--- DATA SUPPLIED ---
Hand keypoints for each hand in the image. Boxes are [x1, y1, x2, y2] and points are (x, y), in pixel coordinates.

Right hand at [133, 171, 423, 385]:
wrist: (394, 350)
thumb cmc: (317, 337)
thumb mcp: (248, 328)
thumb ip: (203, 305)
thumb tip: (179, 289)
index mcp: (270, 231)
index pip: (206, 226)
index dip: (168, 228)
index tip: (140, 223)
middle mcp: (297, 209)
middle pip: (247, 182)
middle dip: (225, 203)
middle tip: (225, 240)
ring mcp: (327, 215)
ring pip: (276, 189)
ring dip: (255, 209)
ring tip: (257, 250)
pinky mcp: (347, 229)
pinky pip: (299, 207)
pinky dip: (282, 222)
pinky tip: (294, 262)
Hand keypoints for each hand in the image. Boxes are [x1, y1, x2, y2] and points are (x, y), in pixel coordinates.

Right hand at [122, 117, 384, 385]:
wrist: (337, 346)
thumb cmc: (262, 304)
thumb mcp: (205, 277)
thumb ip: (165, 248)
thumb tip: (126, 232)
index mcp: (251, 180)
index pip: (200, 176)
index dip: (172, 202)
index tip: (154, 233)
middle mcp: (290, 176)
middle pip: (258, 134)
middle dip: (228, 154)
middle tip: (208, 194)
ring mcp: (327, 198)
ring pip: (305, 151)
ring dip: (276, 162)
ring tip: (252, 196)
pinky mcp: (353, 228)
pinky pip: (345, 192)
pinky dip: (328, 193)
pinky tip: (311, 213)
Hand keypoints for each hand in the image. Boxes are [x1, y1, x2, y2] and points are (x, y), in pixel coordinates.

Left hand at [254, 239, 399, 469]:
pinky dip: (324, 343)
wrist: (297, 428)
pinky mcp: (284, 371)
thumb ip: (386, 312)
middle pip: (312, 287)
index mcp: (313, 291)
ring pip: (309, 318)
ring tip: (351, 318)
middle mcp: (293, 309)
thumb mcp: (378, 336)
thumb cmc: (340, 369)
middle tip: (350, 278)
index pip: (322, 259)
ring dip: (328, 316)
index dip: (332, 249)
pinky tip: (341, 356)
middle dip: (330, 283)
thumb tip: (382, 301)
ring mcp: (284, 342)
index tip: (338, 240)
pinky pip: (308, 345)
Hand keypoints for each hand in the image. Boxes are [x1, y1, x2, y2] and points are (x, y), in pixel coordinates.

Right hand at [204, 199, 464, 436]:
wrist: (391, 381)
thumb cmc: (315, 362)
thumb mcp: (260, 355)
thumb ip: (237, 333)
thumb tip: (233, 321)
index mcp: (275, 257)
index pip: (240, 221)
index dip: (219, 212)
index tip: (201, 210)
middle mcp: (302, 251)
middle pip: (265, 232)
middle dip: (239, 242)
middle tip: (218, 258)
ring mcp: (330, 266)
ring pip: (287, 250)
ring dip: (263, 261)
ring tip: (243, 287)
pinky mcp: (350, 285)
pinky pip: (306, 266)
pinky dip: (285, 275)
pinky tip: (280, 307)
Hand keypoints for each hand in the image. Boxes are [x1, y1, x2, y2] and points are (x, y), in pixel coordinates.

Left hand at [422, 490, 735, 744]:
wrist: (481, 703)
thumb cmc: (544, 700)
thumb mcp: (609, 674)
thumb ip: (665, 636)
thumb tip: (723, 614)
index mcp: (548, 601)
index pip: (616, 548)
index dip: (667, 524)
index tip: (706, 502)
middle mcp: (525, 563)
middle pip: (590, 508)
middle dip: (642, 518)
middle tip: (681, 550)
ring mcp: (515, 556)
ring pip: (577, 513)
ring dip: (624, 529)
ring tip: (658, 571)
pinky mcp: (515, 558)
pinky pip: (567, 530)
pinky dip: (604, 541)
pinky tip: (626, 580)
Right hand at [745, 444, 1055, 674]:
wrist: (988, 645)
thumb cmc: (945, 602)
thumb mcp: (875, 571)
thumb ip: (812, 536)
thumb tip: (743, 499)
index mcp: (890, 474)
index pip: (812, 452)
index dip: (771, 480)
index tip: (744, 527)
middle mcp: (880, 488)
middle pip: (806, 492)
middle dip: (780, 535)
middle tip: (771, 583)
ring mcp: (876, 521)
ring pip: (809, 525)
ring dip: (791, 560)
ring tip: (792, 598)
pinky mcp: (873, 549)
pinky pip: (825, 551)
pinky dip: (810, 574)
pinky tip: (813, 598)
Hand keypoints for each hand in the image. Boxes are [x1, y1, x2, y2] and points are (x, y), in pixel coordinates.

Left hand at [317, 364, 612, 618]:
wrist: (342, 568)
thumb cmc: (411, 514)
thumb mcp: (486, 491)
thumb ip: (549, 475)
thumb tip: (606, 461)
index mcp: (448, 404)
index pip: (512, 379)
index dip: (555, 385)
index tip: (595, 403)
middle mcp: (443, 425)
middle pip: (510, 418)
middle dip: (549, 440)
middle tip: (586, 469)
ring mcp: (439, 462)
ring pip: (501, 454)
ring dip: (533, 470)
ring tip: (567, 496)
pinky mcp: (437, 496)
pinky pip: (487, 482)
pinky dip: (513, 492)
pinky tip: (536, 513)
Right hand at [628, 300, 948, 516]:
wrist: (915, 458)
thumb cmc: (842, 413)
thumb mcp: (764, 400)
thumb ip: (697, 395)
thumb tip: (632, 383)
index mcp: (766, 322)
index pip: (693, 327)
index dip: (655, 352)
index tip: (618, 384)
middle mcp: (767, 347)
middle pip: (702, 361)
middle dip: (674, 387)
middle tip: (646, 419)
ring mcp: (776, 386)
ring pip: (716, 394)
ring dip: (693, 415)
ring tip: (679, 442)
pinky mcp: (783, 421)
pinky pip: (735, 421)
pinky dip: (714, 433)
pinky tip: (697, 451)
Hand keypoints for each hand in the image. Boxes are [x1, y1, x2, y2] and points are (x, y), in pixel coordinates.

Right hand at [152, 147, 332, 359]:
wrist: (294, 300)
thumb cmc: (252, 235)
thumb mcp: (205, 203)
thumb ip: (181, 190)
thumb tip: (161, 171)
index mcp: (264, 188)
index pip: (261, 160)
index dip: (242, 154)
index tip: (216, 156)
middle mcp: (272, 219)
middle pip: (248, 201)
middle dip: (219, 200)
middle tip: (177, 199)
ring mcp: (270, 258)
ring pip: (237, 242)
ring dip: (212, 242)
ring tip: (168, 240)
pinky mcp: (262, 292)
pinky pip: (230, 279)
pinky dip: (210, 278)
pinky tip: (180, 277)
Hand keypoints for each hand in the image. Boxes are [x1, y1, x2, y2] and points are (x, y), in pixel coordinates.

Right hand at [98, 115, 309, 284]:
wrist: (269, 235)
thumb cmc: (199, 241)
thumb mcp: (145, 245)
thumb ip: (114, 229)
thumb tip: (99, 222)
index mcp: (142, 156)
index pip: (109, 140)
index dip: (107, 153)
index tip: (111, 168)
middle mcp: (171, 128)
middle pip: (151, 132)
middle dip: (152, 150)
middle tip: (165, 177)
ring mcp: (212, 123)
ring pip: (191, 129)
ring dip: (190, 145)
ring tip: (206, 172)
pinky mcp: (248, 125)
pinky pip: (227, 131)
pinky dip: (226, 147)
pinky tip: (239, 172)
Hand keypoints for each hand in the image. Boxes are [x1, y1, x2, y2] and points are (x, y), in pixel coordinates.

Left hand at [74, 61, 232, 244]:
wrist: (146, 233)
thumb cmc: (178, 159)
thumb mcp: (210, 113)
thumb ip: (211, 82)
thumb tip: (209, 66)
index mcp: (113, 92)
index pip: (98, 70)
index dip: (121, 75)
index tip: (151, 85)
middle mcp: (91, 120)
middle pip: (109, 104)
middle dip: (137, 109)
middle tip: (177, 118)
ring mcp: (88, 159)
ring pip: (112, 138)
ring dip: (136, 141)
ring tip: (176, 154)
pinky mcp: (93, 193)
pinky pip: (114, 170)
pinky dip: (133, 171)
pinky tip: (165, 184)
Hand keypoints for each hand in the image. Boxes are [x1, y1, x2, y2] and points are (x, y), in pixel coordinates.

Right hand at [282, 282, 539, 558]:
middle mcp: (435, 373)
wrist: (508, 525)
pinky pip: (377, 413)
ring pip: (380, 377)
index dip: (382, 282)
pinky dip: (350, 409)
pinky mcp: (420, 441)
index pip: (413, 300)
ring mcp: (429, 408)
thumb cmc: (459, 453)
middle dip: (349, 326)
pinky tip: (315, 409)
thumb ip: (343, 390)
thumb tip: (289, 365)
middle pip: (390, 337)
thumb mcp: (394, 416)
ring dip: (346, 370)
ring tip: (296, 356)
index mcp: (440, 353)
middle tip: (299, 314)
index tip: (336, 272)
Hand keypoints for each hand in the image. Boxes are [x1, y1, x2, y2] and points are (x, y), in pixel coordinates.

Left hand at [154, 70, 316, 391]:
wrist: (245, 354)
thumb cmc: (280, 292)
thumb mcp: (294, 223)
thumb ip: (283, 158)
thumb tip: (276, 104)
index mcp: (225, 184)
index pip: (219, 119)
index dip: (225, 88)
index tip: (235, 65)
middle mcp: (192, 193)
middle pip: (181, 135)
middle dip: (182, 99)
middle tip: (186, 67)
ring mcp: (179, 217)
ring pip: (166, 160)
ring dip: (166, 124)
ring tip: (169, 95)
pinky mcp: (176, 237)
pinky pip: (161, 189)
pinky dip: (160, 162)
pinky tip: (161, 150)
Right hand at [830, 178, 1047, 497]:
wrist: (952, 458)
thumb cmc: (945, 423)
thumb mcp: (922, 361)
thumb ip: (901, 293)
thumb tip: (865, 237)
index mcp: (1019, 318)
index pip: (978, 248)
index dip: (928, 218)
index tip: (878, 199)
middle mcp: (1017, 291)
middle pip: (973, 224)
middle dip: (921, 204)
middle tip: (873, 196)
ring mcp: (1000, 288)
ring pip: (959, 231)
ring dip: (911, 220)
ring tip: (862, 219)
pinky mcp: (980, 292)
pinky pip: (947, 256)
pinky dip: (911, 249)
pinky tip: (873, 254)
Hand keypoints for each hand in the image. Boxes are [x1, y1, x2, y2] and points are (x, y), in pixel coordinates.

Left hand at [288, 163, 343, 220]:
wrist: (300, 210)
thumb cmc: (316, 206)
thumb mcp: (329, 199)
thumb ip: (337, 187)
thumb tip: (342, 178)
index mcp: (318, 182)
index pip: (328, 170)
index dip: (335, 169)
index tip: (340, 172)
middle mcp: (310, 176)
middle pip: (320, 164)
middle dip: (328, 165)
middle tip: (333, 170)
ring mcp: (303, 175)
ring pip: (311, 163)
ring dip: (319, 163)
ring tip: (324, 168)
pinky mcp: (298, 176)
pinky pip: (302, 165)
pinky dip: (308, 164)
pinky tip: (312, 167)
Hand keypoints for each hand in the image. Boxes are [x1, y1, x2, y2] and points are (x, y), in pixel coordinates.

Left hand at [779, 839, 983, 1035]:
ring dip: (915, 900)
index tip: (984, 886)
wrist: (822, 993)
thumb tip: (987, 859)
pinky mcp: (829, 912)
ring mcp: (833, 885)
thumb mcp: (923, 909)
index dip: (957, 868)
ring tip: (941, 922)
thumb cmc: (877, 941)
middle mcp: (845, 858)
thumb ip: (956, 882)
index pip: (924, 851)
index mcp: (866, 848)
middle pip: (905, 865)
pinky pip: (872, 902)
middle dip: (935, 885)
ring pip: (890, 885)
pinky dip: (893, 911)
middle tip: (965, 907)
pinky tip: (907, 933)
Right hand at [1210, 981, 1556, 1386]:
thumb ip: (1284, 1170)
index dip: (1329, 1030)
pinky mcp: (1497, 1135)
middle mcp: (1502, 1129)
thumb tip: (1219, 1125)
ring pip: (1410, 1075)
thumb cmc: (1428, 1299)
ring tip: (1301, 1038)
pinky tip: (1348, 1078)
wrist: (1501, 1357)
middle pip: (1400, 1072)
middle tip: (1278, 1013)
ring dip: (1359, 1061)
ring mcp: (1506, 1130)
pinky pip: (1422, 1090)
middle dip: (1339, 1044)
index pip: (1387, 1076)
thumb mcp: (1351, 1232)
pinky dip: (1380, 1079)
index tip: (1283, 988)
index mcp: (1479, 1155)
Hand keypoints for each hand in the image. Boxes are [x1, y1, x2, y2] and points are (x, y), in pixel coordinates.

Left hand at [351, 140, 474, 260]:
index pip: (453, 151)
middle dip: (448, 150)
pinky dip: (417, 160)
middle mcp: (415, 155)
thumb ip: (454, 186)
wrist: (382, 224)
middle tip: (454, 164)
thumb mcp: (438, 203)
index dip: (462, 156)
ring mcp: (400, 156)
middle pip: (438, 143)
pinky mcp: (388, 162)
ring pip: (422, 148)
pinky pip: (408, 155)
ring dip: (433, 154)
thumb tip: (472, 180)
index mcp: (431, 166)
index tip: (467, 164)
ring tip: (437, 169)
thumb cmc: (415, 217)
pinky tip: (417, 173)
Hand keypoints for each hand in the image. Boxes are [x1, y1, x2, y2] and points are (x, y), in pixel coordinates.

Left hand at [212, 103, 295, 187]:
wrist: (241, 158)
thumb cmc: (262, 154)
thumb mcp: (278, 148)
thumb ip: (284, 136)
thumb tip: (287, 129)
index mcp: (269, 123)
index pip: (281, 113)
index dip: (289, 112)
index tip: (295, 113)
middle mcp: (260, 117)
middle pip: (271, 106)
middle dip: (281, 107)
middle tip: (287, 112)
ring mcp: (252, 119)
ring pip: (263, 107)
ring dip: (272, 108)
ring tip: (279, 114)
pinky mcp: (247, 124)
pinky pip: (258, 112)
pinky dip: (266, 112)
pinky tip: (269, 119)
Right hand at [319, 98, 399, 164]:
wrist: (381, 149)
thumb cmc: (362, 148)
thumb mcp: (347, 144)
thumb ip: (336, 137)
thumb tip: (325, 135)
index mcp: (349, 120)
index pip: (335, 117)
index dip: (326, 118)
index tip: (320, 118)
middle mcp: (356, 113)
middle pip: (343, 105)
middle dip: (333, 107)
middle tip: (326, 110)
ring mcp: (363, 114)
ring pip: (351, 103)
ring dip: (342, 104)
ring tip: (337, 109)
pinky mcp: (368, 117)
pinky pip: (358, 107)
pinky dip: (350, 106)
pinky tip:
---
Copy out, from the data above, every line holding the word "Right".

● **SOLUTION**:
Right hand at [133, 171, 423, 385]:
Right hand at [122, 117, 384, 385]:
Right hand at [204, 199, 464, 436]:
Right hand at [745, 444, 1055, 674]:
Right hand at [628, 300, 948, 516]:
Right hand at [152, 147, 332, 359]:
Right hand at [98, 115, 309, 284]:
Right hand at [282, 282, 539, 558]:
Right hand at [830, 178, 1047, 497]:
Right hand at [1210, 981, 1556, 1386]:
Right hand at [319, 98, 399, 164]:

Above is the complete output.